** Request **
Print every line of the listing below, starting with the line that holds "labels will still" and going on through the line that holds "streaming revenue for mega-famous", both included, and print nothing else.

○ ○ ○ ○

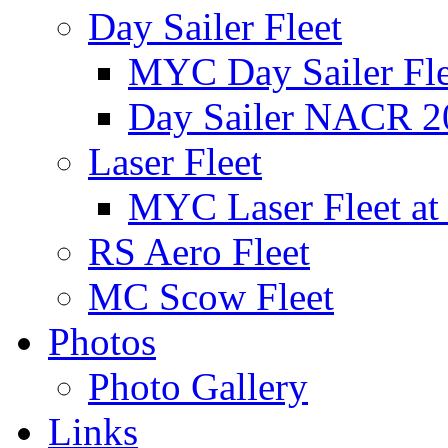
Day Sailer Fleet
MYC Day Sailer Flee
Day Sailer NACR 2
Laser Fleet
MYC Laser Fleet at
RS Aero Fleet
MC Scow Fleet
Photos
Photo Gallery
Links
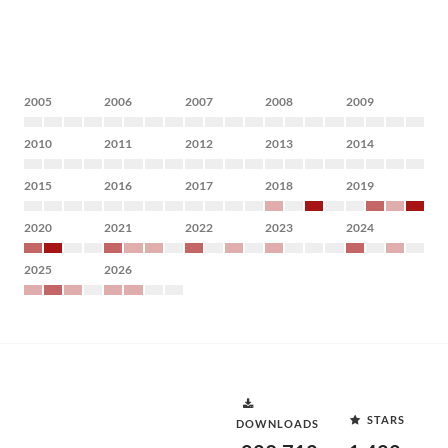
2005
2006
2007
2008
2009
2010
2011
2012
2013
2014
2015
2016
2017
2018
2019
2020
2021
2022
2023
2024
2025
2026
STARS
DOWNLOADS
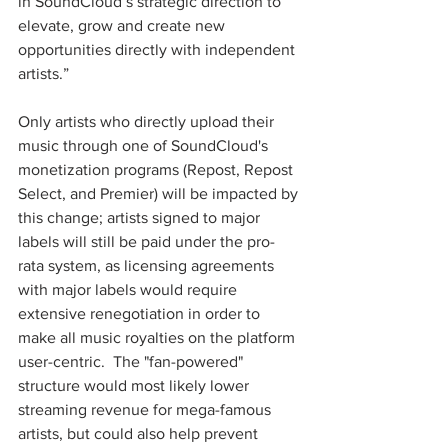
in SoundCloud’s strategic direction to 
elevate, grow and create new 
opportunities directly with independent 
artists.”
Only artists who directly upload their 
music through one of SoundCloud's 
monetization programs (Repost, Repost 
Select, and Premier) will be impacted by 
this change; artists signed to major 
labels will still be paid under the pro-
rata system, as licensing agreements 
with major labels would require 
extensive renegotiation in order to 
make all music royalties on the platform 
user-centric.  The "fan-powered" 
structure would most likely lower 
streaming revenue for mega-famous 
artists, but could also help prevent 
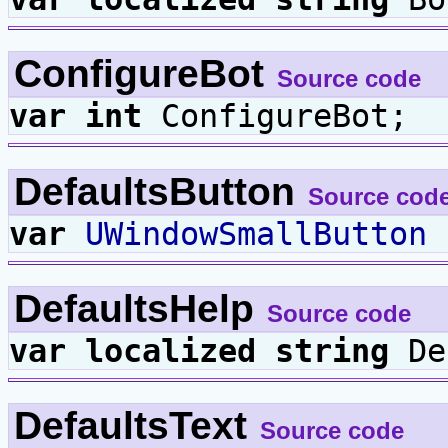
ConfigureBot
Source code
var
int
ConfigureBot;
DefaultsButton
Source cod
var
UWindowSmallButton
D
DefaultsHelp
Source code
var
localized
string
De
DefaultsText
Source code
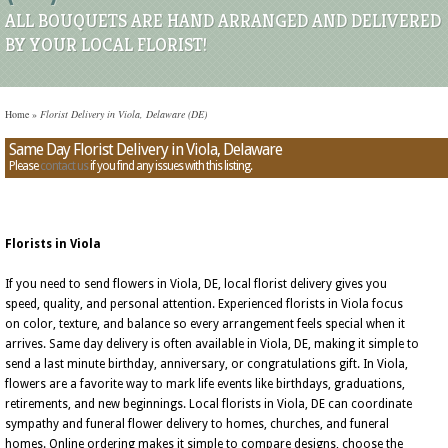
ALL BOUQUETS ARE HAND ARRANGED AND DELIVERED
BY YOUR LOCAL FLORIST!
Home
»
Florist Delivery in Viola, Delaware (DE)
Same Day Florist Delivery in Viola, Delaware
Please
contact us
if you find any issues with this listing.
Florists in Viola
If you need to send flowers in Viola, DE, local florist delivery gives you
speed, quality, and personal attention. Experienced florists in Viola focus
on color, texture, and balance so every arrangement feels special when it
arrives. Same day delivery is often available in Viola, DE, making it simple to
send a last minute birthday, anniversary, or congratulations gift. In Viola,
flowers are a favorite way to mark life events like birthdays, graduations,
retirements, and new beginnings. Local florists in Viola, DE can coordinate
sympathy and funeral flower delivery to homes, churches, and funeral
homes. Online ordering makes it simple to compare designs, choose the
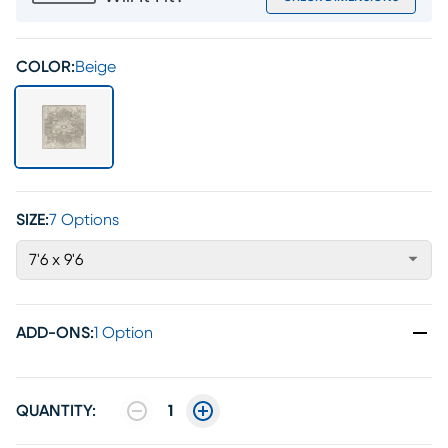
COLOR:
Beige
SIZE:
7 Options
7'6 x 9'6
ADD-ONS
:
1 Option
QUANTITY:
1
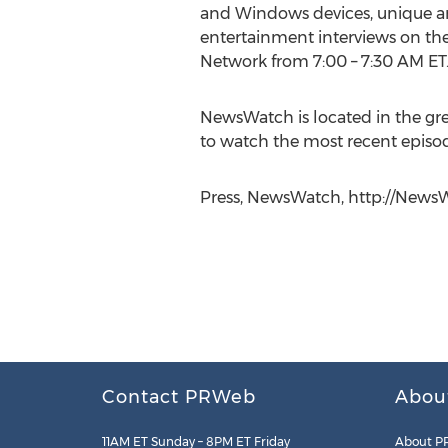
and Windows devices, unique and
entertainment interviews on th
Network from 7:00 – 7:30 AM ET
NewsWatch is located in the gre
to watch the most recent episode
Press, NewsWatch, http://NewsW
Contact PRWeb
Abou
11AM ET Sunday – 8PM ET Friday
About P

○ ○ ○ ○

** Answer to this exercise **
labels will still be paid under the pro-
rata system, as licensing agreements 
with major labels would require 
extensive renegotiation in order to 
make all music royalties on the platform 
user-centric.  The "fan-powered" 
structure would most likely lower 
streaming revenue for mega-famous 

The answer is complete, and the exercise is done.